3. Expectation of privacy
The expectation of privacy is a legal test which is crucial in defining the scope of the applicability of the privacy protections. Individuals receive no Fourth Amend ment protection unless they can demonstrate that they have a reasonable expectation of privacy in the place that was searched or the property that was seized (US Constitution, 2011). There are two types of expectation of privacy; a subjective expectation of privacy which is an opinion of a person that a certain location or situation is private; and an objective, legitimate or reasonable expectation of privacy which is an expectation of privacy generally recognized by societies. As Facebook provides the users the control over the accessibility of information shared, and users can use privacy setting to block the unwanted person from viewing their information, it is likely to be that Facebook users believe their information posted in SNSs is secured. So they have expectation of privacy (Brandenburg, 2008). However, it is debatable whether this is a reasonable expectation of privacy. There is uncertainty whether a person retains a right to privacy and a reasonable expectation to privacy when he/she originally intended to keep the information private or share only to some specific persons, but the unintended recipients also got this information.

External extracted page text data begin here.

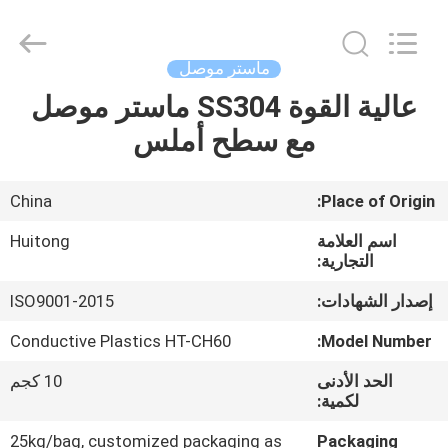
Huitong
Advanced
Materials
Co.,
Ltd..
ماستر موصل
All
Rights
عالية القوة SS304 ماستر موصل
بيت
Reserved.
مع سطح أملس
منتجات
China
Place of Origin:
أشرطة
اسم العلامة
Huitong
فيديو
التجارية:
إصدار الشهادات:
ISO9001-2015
عرض
Conductive Plastics HT-CH60
Model Number:
الواقع
الحد الأدنى
10 كجم
الافتراضي
لكمية:
25kg/bag, customized packaging as
Packaging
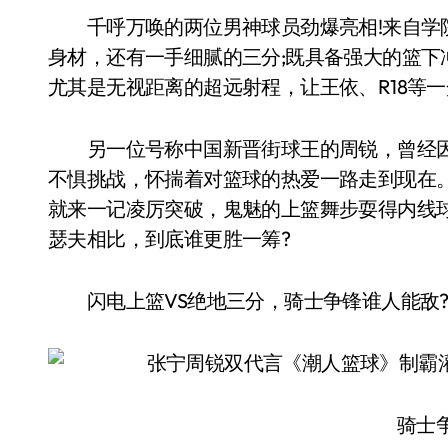
千呼万唤的两位男神球员劲爆亮相!来自学院
身材，还有一手细腻的三分;既具备强大的篮
尤其是无视距离的超远射程，让王依、R18等一
另一位号称中国新晋街球王的周锐，曾经因
不惧挑战，怀揣着对篮球的热爱一路走到现在
就来一记凌厉突破，鬼魅的上篮舞步耍得内线
瑟夫相比，到底谁更胜一筹?
闪电上篮VS绝地三分，骑士争锋谁人能敌
骑士争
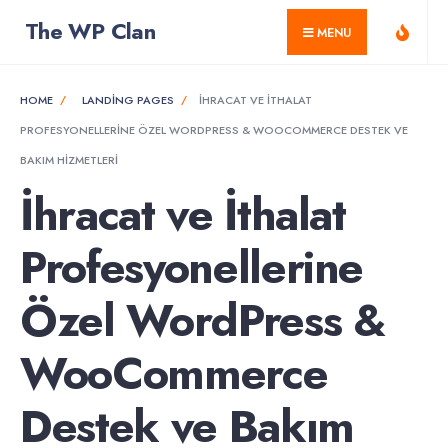
for:
Skip
The WP Clan
MENU
to
content
HOME
LANDING PAGES
İHRACAT VE İTHALAT
PROFESYONELLERINE ÖZEL WORDPRESS & WOOCOMMERCE DESTEK VE
BAKIM HIZMETLERI
İhracat ve İthalat
Profesyonellerine
Özel WordPress &
WooCommerce
Destek ve Bakım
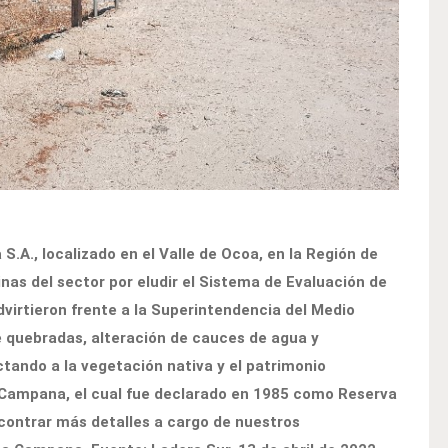
S.A., localizado en el Valle de Ocoa, en la Región de
nas del sector por eludir el Sistema de Evaluación de
virtieron frente a la Superintendencia del Medio
e quebradas, alteración de cauces de agua y
tando a la vegetación nativa y el patrimonio
 Campana, el cual fue declarado en 1985 como Reserva
contrar más detalles a cargo de nuestros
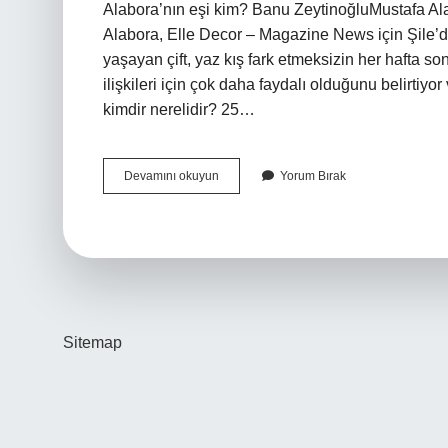
Alabora’nın eşi kim? Banu ZeytinoğluMustafa Al
Alabora, Elle Decor – Magazine News için Şile’deki
yaşayan çift, yaz kış fark etmeksizin her hafta s
ilişkileri için çok daha faydalı olduğunu belirtiyo
kimdir nerelidir? 25…
Mustafa
Devamını okuyun
Yorum Bırak
Alabora
Kimi
Seslendiriyor
Sitemap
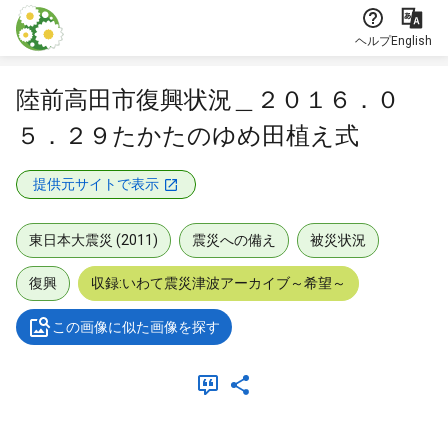
本文に飛ぶ
ヘルプ
English
陸前高田市復興状況＿２０１６．０
５．２９たかたのゆめ田植え式
提供元サイトで表示
東日本大震災 (2011)
震災への備え
被災状況
復興
収録:いわて震災津波アーカイブ～希望～
この画像に似た画像を探す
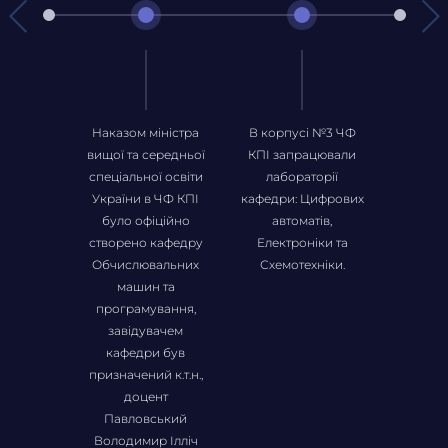
Наказом міністра
В корпусі №3 ЧФ
Кафедра
вищої та середньої
КПІ запрацювали
в 4-й
спеціальної освіти
лабораторії
зай
України в ЧФ КПІ
кафедри: Цифрових
поверхі
було офіційно
автоматів,
площею 
створено кафедру
Електроніки та
Створ
Обчислювальних
Схемотехніки.
нові ла
машин та
Мікроп
програмування,
В
завідувачем
Пери
кафедри був
пр
призначений к.т.н.,
доцент
Павловський
Володимир Ілліч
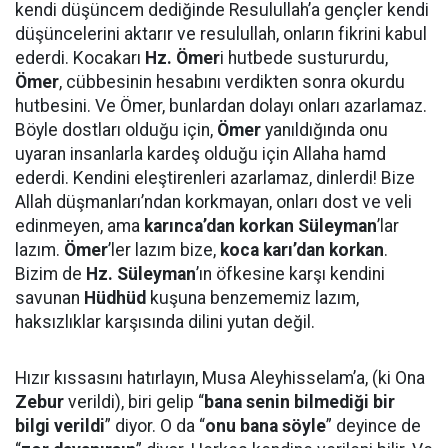
kendi düşüncem dediğinde Resulullah’a gençler kendi
düşüncelerini aktarır ve resulullah, onların fikrini kabul
ederdi. Kocakarı
Hz. Ömer
i hutbede sustururdu,
Ömer
, cübbesinin hesabını verdikten sonra okurdu
hutbesini. Ve Ömer, bunlardan dolayı onları azarlamaz.
Böyle dostları olduğu için,
Ömer
yanıldığında onu
uyaran insanlarla kardeş olduğu için Allaha hamd
ederdi. Kendini eleştirenleri azarlamaz, dinlerdi! Bize
Allah düşmanları’ndan korkmayan, onları dost ve veli
edinmeyen, ama
karınca’dan korkan
Süleyman
’lar
lazım.
Ömer
’ler lazım bize,
koca karı’dan korkan
.
Bizim de
Hz. Süleyman
’ın öfkesine karşı kendini
savunan
Hüdhüd
kuşuna benzememiz lazım,
haksızlıklar karşısında dilini yutan değil.
Hızır kıssasını hatırlayın, Musa Aleyhisselam’a, (ki Ona
Zebur
verildi), biri gelip “
bana senin bilmediği bir
bilgi verildi
” diyor. O da “
onu bana söyle
” deyince de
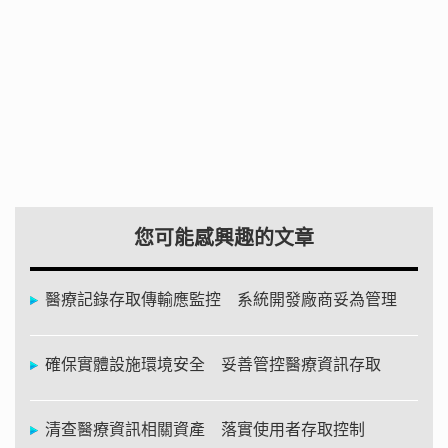
您可能感興趣的文章
醫療記錄存取傳輸應監控 系統開發廠商妥為管理
確保實體設施環境安全 妥善管控醫療資訊存取
清查醫療資訊相關資產 落實使用者存取控制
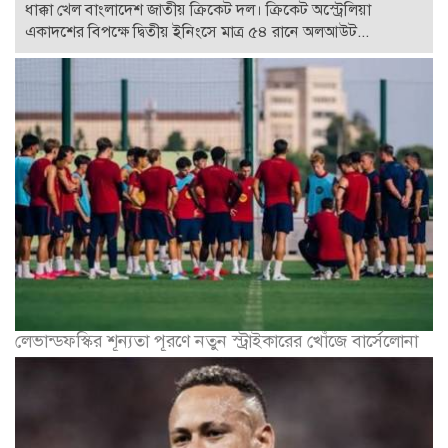
ধাক্কা খেল বাংলাদেশ জাতীয় ক্রিকেট দল। ক্রিকেট অস্ট্রেলিয়া
একাদশের বিপক্ষে দ্বিতীয় ইনিংসে মাত্র ৫৪ রানে অলআউট...
লেভান্ডফস্কির শূন্যতা পূরণে নতুন স্ট্রাইকারের খোঁজে বার্সেলোনা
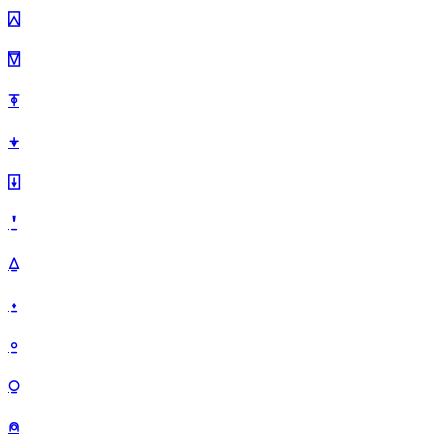
⍓
⍔
⍕
⍖
⍗
⍘
⍙
⍚
⍛
⍜
⍝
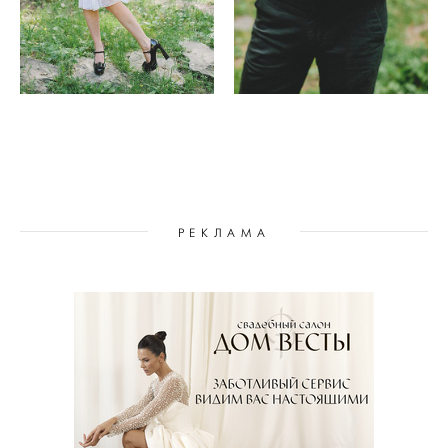
РЕКЛАМА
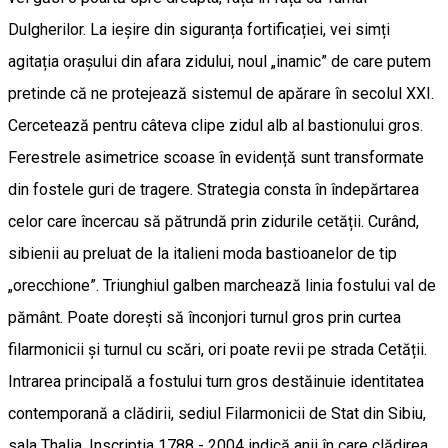
Dulgherilor. La ieșire din siguranța fortificației, vei simți
agitația orașului din afara zidului, noul „inamic” de care putem
pretinde că ne protejează sistemul de apărare în secolul XXI.
Cercetează pentru câteva clipe zidul alb al bastionului gros.
Ferestrele asimetrice scoase în evidență sunt transformate
din fostele guri de tragere. Strategia consta în îndepărtarea
celor care încercau să pătrundă prin zidurile cetății. Curând,
sibienii au preluat de la italieni moda bastioanelor de tip
„orecchione”. Triunghiul galben marchează linia fostului val de
pământ. Poate dorești să înconjori turnul gros prin curtea
filarmonicii și turnul cu scări, ori poate revii pe strada Cetății.
Intrarea principală a fostului turn gros destăinuie identitatea
contemporană a clădirii, sediul Filarmonicii de Stat din Sibiu,
sala Thalia. Inscripția 1788 - 2004 indică anii în care clădirea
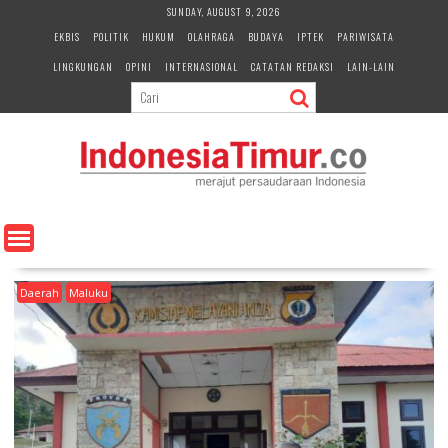
S
SUNDAY, AUGUST 9, 2026
k
EKBIS
POLITIK
HUKUM
OLAHRAGA
BUDAYA
IPTEK
PARIWISATA
i
LINGKUNGAN
OPINI
INTERNASIONAL
CATATAN REDAKSI
LAIN-LAIN
p
t
o
c
o
n
t
e
n
t
Daerah
Maluku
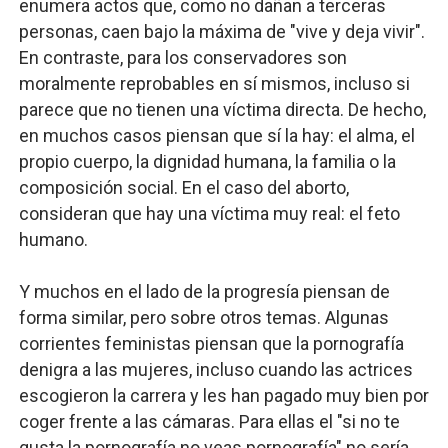
enumera actos que, como no dañan a terceras
personas, caen bajo la máxima de "vive y deja vivir".
En contraste, para los conservadores son
moralmente reprobables en sí mismos, incluso si
parece que no tienen una víctima directa. De hecho,
en muchos casos piensan que sí la hay: el alma, el
propio cuerpo, la dignidad humana, la familia o la
composición social. En el caso del aborto,
consideran que hay una víctima muy real: el feto
humano.
Y muchos en el lado de la progresía piensan de
forma similar, pero sobre otros temas. Algunas
corrientes feministas piensan que la pornografía
denigra a las mujeres, incluso cuando las actrices
escogieron la carrera y les han pagado muy bien por
coger frente a las cámaras. Para ellas el "si no te
gusta la pornografía no veas pornografía" no sería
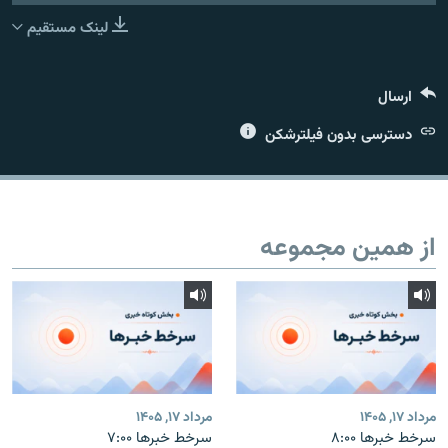
لینک مستقیم
ارسال
زبان‌های دیگر
دسترسی بدون فیلترشکن
از همین مجموعه
مرداد ۱۷, ۱۴۰۵
مرداد ۱۷, ۱۴۰۵
سرخط خبرها ۸:۰۰
سرخط خبرها ۷:۰۰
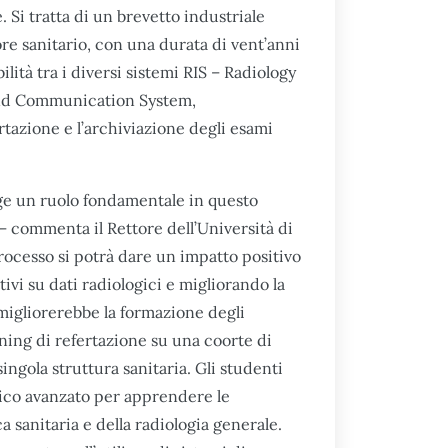
. Si tratta di un brevetto industriale
ore sanitario, con una durata di vent’anni
lità tra i diversi sistemi RIS – Radiology
and Communication System,
rtazione e l’archiviazione degli esami
olge un ruolo fondamentale in questo
 commenta il Rettore dell’Università di
ocesso si potrà dare un impatto positivo
ttivi su dati radiologici e migliorando la
a migliorerebbe la formazione degli
ining di refertazione su una coorte di
singola struttura sanitaria. Gli studenti
ico avanzato per apprendere le
sanitaria e della radiologia generale.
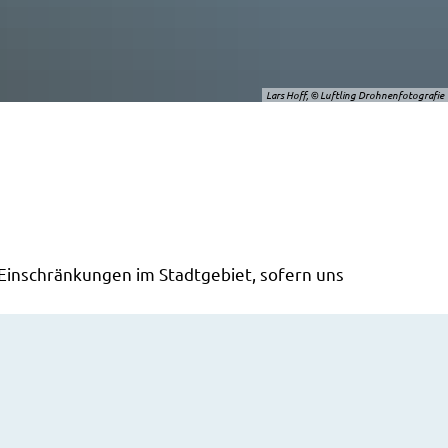
Lars Hoff, © Luftling Drohnenfotografie
 Einschränkungen im Stadtgebiet, sofern uns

Or in another case, when a person intends to disclose the information to specific third parties, whether this means the person waives his/ her reasonable expectation of privacy; once the information is provided to some, it possibly means that it is accessible by all. The following court decisions provide the answer to these questions

In the Multimedia WMAZ, Inc. v. Kubach case, in which Mr. Kubach, an HIV positive man agreed to be a guest for a report about HIV, but only under the condition that his identity was kept private and his image distorted to render it unrecognizable.Unfortunately, the distorted did not work and Mr. Kubach was recognised by television viewers above all his community. He sued a television station, but the television station claimed that the plaintiff (Mr. Kubach) had no reasonable expectation to privacy as to the fact that he was HIV positive because he has disclosed this informa-tion to family members, some friends and members of HIV supporting group; many people were aware of that fact. But the court determined that the plaintiff retained reasonable expectation of privacy, stating the plaintiff has expressed his illness to some, because they cared about him and because they also had AIDS. And although Mr.Kubach did not tell his family and friends to keep this information confidential, it is to understand that Kubach's illness was not something they would discuss indiscriminately (Multimedia WMAZ Inc. v. Kubach, 443 S.E. 2d 491, Georgia Court Appeals 1994).